ANDRE ROOSEVELT, Legong Dancer, Bali, 1928,
gelatin silver photograph, 23 x 17.9 cm.
Courtesy National Gallery of Australia, Canberra.

One's supposed complicity is contingent on how each viewer understands a particular subject; where some find charm, others see erotic desire. The Pacific as the representation of an Arcadia of sexualized dreams is much-covered territory from Gaugin to modern tourist and advertising photography. It's a timely point of discussion, especially given current Australian prime minister Kevin Rudd's reaction to the so-called Bill Henson controversy (see aap 59,60).

In the past three decades, museum holdings of photography have been reconsidered in ways that have shifted the nomenclature of the categorization of collections.
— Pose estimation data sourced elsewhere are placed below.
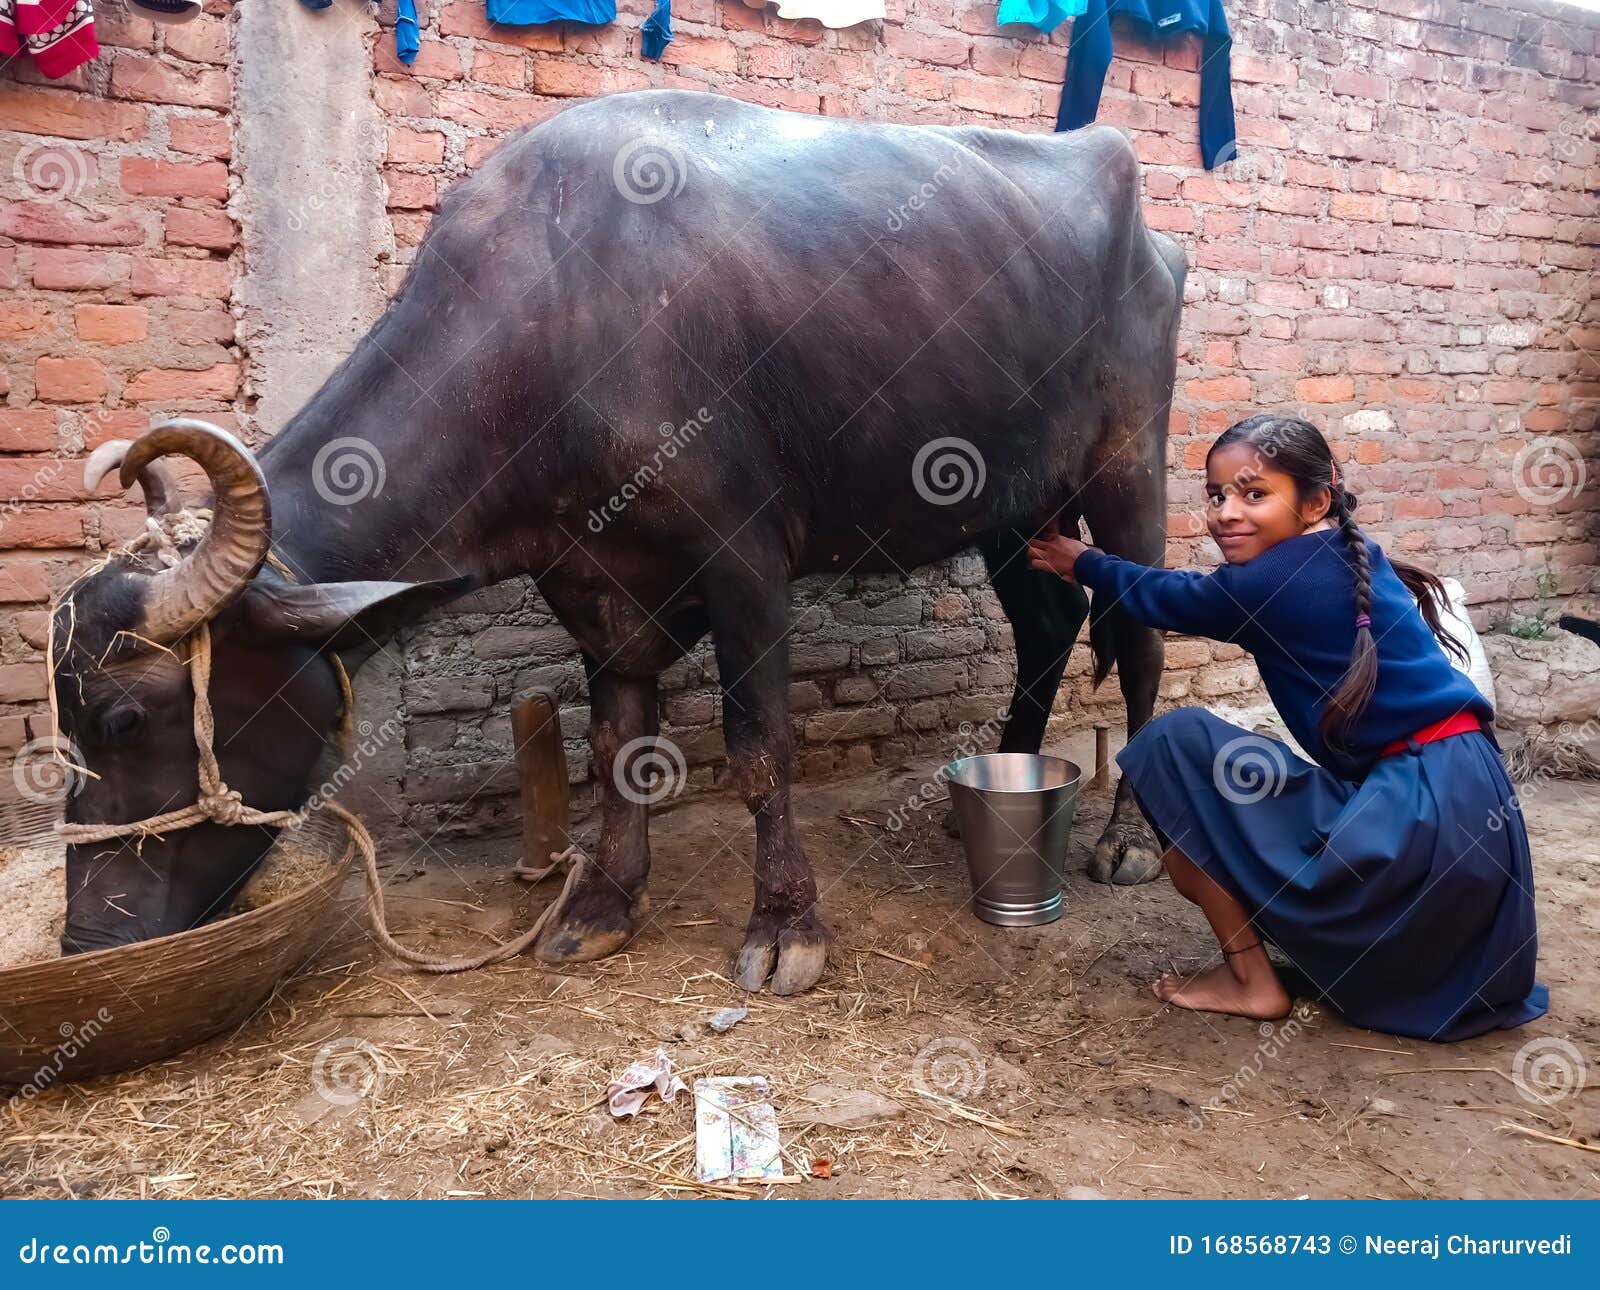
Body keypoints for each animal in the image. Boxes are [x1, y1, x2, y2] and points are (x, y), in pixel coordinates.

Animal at [50, 90, 1184, 992]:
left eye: (119, 719)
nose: (86, 940)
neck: (556, 319)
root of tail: (1153, 238)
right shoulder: (592, 581)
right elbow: (615, 747)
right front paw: (602, 905)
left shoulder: (746, 561)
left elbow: (757, 748)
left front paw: (785, 927)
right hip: (1016, 506)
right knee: (1049, 621)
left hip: (1128, 466)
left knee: (1139, 639)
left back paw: (1128, 840)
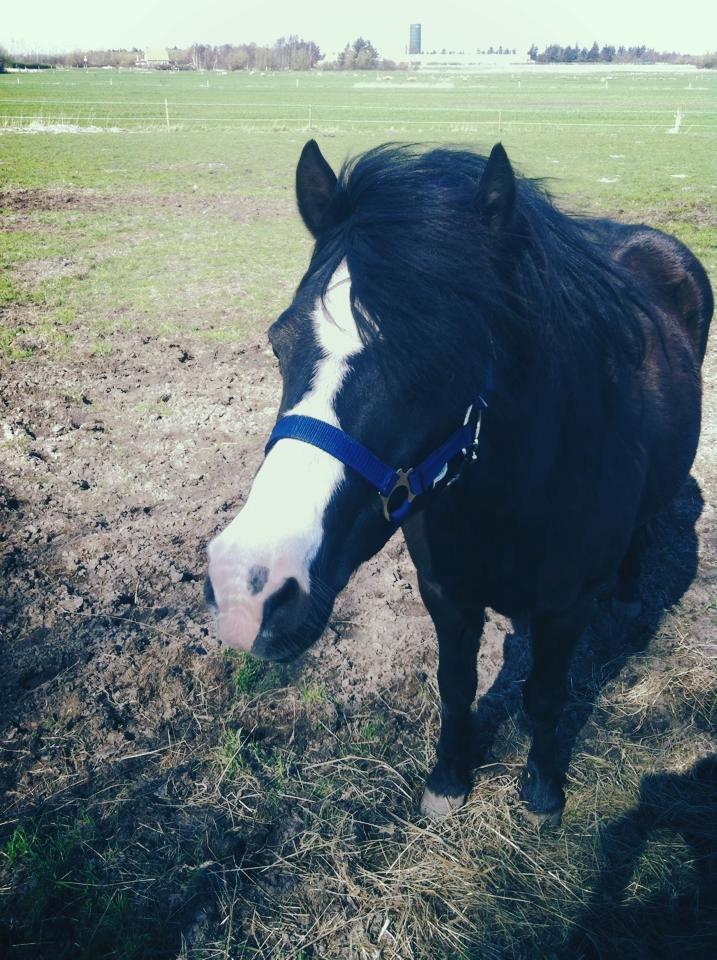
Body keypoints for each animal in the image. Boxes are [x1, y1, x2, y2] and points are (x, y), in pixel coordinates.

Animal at [205, 140, 712, 822]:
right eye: (279, 342)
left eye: (441, 360)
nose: (248, 588)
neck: (512, 496)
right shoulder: (445, 593)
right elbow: (457, 683)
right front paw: (449, 777)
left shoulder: (566, 605)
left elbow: (545, 694)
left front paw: (541, 789)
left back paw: (630, 599)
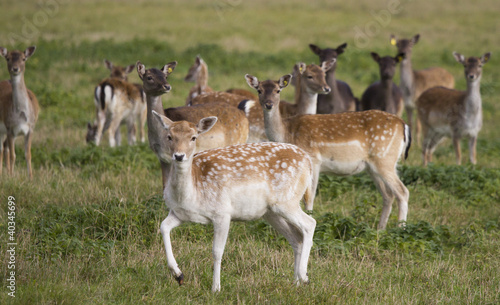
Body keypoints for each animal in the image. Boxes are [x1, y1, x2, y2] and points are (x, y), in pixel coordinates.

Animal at [0, 45, 39, 178]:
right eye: (7, 58)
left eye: (23, 58)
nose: (15, 68)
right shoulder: (10, 128)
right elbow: (13, 155)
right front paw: (12, 177)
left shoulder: (31, 128)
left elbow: (28, 154)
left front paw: (31, 178)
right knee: (2, 149)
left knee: (4, 148)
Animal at [151, 110, 316, 290]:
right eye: (169, 136)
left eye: (193, 137)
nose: (179, 156)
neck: (192, 192)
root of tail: (308, 162)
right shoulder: (179, 213)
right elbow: (163, 227)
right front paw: (178, 274)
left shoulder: (222, 212)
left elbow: (217, 251)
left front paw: (216, 288)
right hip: (271, 212)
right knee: (296, 238)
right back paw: (296, 282)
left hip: (287, 200)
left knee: (309, 223)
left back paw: (304, 276)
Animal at [243, 73, 410, 228]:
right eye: (259, 90)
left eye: (278, 90)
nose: (268, 104)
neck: (287, 133)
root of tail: (403, 125)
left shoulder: (314, 159)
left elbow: (309, 197)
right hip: (372, 167)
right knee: (388, 195)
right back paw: (380, 229)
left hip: (384, 159)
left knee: (402, 191)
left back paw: (400, 228)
Competing buyers and bidders for photographs include art museums, libraries, ethnographic and subject-specific historical collections.

The National Gallery of Australia's substantial photographic collection has made significant additions of work from Asia and the Pacific. That the heritage photograph has been liberated and cast into many contexts allows images to speak across cultures, generations and contexts.

 

DOUG HALL is the former director of the Queensland Art Gallery
and the commissioner of the Australia Pavilion for the 2009 Venice Biennale.